ABSTRACT

Wherever possible in carrying out your pedagogical action research study, it is a good idea to use instruments that are already published, and there are a good many of them that are readily available, such as the Approaches and Study Skills Inventory for Students (ASSIST), the Assessment Experience Questionnaire (AEQ) and the Approaches to Teaching Inventory (ATI), although sometimes it can be laborious to track down the latest version. Others, such as the Reflections on Learning Inventory (RoLI©) and the Reasoning about Current Issues (RCI) Test, require fees. In all cases you need to acknowledge the authors of the instruments that you are using and cite where they are published. However, by their nature, existing measures are not designed for your own

specific pedagogical action research study, so the purpose of this chapter is to describe how you can develop and adapt your own tools to address your specific research issues.
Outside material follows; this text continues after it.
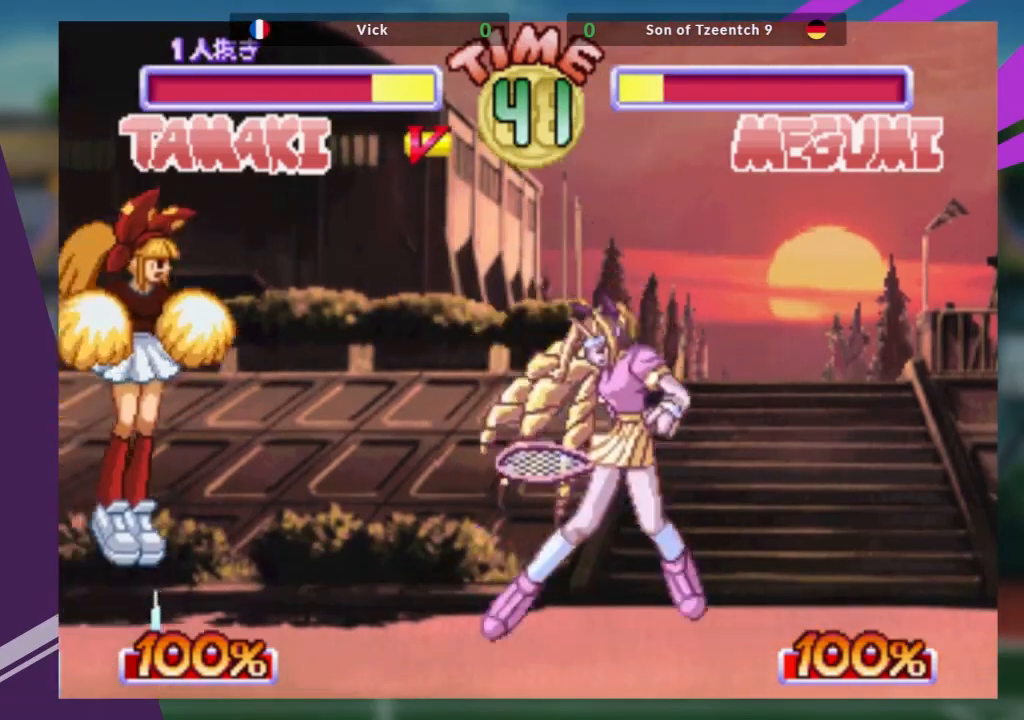
{"buttons": [], "left_stick": "center", "events": [[301, "left_stick", "down"], [401, "TRIANGLE", "down"], [417, "left_stick", "center"], [501, "TRIANGLE", "up"]]}
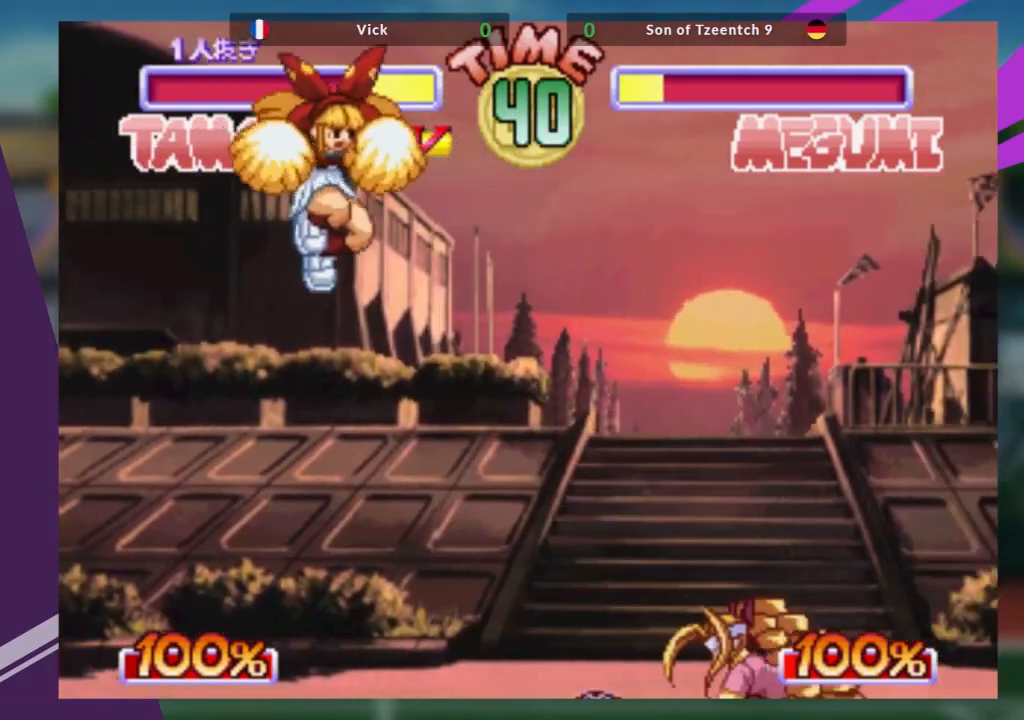
{"buttons": [], "left_stick": "center"}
The chapter begins with a section in which I describe three of my own questionnaire-based research tools, the Ideal *** Inventory, the Learning Objectives Questionnaire (LOQ) and the Essay Feedback Checklist (EFC), which you are welcome to use and adapt. In the second and third sections I draw on my own experience in carrying

out pedagogical action research to illustrate how you can adapt both quantitative and qualitative instruments that have been published. In the further resources section at the end of this chapter, I give information on how to access some of the better-known and widely used questionnaires for those readers who would prefer to use established instruments.